* **TEXT UNDER STUDY**
------------------------------

The West Virginia Teachers’ Strike Has Activists Asking: Should We Revive the Wildcat?
The stunning success of the recent statewide West Virginia teachers’ strike makes it one of the most inspiring worker protests of the Trump era.
The walkout over rising health insurance costs and stagnant pay began on Feb. 22 and appeared to be settled by Feb. 27 with promises from Gov. Jim Justice of a 5 percent pay raise for teachers. Union leaders initially accepted that deal in good faith, along with vague assurances that the state would work with them on a solution to escalating out-of-pocket costs for workers’ healthcare.
Dramatically, rank-and-file teachers refused to end the walkout. Every public school in the state remained closed for nine days due to the strike, until the West Virginia legislature voted to approve a 5 percent pay increase for all state workers as well as a formal labor-management committee to deal with the healthcare problem.
The entire experience leaves many labor activists asking variations of three questions: What is a wildcat strike? Was West Virginia a true wildcat? And should we have more wildcat strikes?
What is a wildcat strike?
Wildcat strikes are job actions led by rank-and-file members in defiance of official union leadership. Why would leaders try to stop a job action that members want to take? The answer, generally, is that the strike is either against the law or in violation of a contractual no-strike clause (and, often, the leaders are in some way legally compelled to discourage it). In either case, workers who strike could be fired with no legal recourse for the union to win them their jobs back. This is a peculiar feature of America’s post-World War II labor relations system.
Prior to the 1935 National Labor Relations Act (NLRA), a strike was a strike. It was not uncommon to have multiple unions vying for workplace leadership and engaging in a kind of one-upmanship of job actions. While these actions occasionally produced small gains in pay or reductions in hours, they rarely ended with union recognition—much less signed contracts.
That’s because employers didn’t have to deal with unions. They might have begrudgingly made a unilateral concession to the workers’ wage or hour demands in order to resume operations, but bosses almost never formally sat down with elected union representatives.
The NLRA changed that status quo by compelling employers to “bargain in good faith” with any group of union members that demanded it. As Charles J. Morris documents in his 2004 book, The Blue Eagle at Work: Reclaiming Democratic Rights in the American Workplace, the NLRA did not include any provision for certification elections of exclusive union representatives. The framers of the NLRA wrote it for the labor movement that existed at the time: a collection of voluntary associations that made bargaining demands for their members only.
Compelled to bargain with unions, employers quickly developed a preference to deal with only one as an exclusive representative. That way, bosses could have contractual assurance that all outstanding disputes would be settled (or at least channeled through grievance and arbitration procedures) for the period of a contract that also guaranteed no strikes (or lockouts or other forms of industrial actions) would occur during the terms of labor peace.
Under that framework, the wildcat became a unique kind of worker protest. The etymology of the term “wildcat” can probably be traced to the Industrial Workers of the World (IWW) and their unofficial symbol, the sabo cat.
Wildcat actions are not common and are rarely full-blown strikes. More often, they are temporary slowdowns or quick work stoppages in a smaller segment of a wider operation. They could be sparked, for example, over a sudden change in work rules or the belligerent actions of a supervisor. Usually, an official union representative rushes to the scene to attempt to settle the dispute with management and encourages the workers to return to their jobs.

------------------------------

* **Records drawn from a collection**
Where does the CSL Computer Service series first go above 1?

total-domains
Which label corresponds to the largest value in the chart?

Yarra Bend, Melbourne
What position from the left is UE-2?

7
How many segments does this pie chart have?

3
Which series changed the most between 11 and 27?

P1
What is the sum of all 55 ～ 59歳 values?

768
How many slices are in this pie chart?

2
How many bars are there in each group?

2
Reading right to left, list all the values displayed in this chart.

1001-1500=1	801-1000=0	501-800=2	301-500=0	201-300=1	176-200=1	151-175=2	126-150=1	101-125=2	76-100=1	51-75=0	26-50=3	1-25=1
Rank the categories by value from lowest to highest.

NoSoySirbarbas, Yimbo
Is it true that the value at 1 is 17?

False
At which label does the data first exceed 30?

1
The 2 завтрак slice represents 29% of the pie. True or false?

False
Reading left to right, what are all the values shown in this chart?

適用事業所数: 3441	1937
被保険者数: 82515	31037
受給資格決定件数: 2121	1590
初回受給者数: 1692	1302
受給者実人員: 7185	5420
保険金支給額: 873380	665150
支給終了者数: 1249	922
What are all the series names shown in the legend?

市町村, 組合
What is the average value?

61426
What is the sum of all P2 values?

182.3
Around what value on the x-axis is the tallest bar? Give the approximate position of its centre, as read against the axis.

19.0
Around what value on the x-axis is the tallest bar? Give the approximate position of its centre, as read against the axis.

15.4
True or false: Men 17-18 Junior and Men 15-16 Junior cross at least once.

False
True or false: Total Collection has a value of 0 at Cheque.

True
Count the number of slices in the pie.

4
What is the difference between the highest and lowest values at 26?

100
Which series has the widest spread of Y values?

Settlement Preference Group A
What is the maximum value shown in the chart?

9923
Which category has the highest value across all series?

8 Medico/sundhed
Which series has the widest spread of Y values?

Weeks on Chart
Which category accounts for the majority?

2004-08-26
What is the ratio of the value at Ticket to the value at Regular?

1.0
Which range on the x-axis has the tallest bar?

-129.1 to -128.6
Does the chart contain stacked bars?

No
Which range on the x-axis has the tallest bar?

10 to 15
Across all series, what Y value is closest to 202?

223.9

------------------------------

* **TASK SET**
[A] Summarize the article on the West Virginia teachers' strike in two sentences.
[B] Write the next section of the article on the West Virginia teachers' strike, picking up after its final sentence.

* **WRITTEN ANSWERS**
[A] The West Virginia teachers' walkout over health insurance costs and stagnant pay kept every public school in the state closed for nine days, because rank-and-file teachers refused to return after union leaders accepted the governor's offer, and it ended only when the legislature approved a 5 percent raise for all state workers and a labor-management committee on healthcare. The article defines a wildcat strike as a job action led by rank-and-file members in defiance of official union leadership, and it traces this form of protest to the post-1935 system in which employers preferred one exclusive union bound by a contract that guaranteed no strikes.

[B]
Wildcats were more common in the early 1970s, during the last great strike wave in the United States. Those years saw a large number of strikes by teachers and other public-sector workers to win collective bargaining rights. Many of those strikes were technically illegal, but not wildcats as they were organized and led by official union leadership that had few alternatives in the absence of formal union rights under the NLRA.
However, in that climate of greater worker protest, many private-sector workers also went on strike. Many of those strikes were wildcats sparked by out-of-control inflation and intolerable speed-ups. In a sense, workers weren’t just striking in violation of their collective bargaining agreements but against their terms.
The most famous example was the 1972 rank-and-file rebellion at the General Motors factory in Lordstown, Ohio, which has fascinated generations of labor writers. In her 1975 book All the Livelong Day: The Meaning and Demeaning of Routine Work, Barbara Garson captured this illustrative conversation between workers:
“It pays good,” said one, “but it’s driving me crazy.”
“I don’t want more money,” said another. “None of us do.”
“I do,” said his friend, “so I can quit quicker.”
“The only money I want is my union dues back – if they don’t let us out on strike soon.”
In 1972, the factory was churning out Chevy Vegas at a pace that gave each worker 36 seconds to do a minute’s worth of work before the next car moved down the line in the blink of an eye. Workers had taken to acts of sabotage, like throwing a few loose screws in a gas tank, in hopes that the “error” would be caught by quality control and shut the line down for a few minutes of blessed relief.
While the United Autoworkers (UAW) leaders prioritized wages in bargaining—they won an impressive 13 percent increase for their members in the contract that was then in effect—the workers at Lordstown wanted to slow the pace of work. They went on a wildcat strike that lasted for 22 days, until management settled a slew of grievances and agreed to rehire a number of laid off positions in order to reduce the pace of work.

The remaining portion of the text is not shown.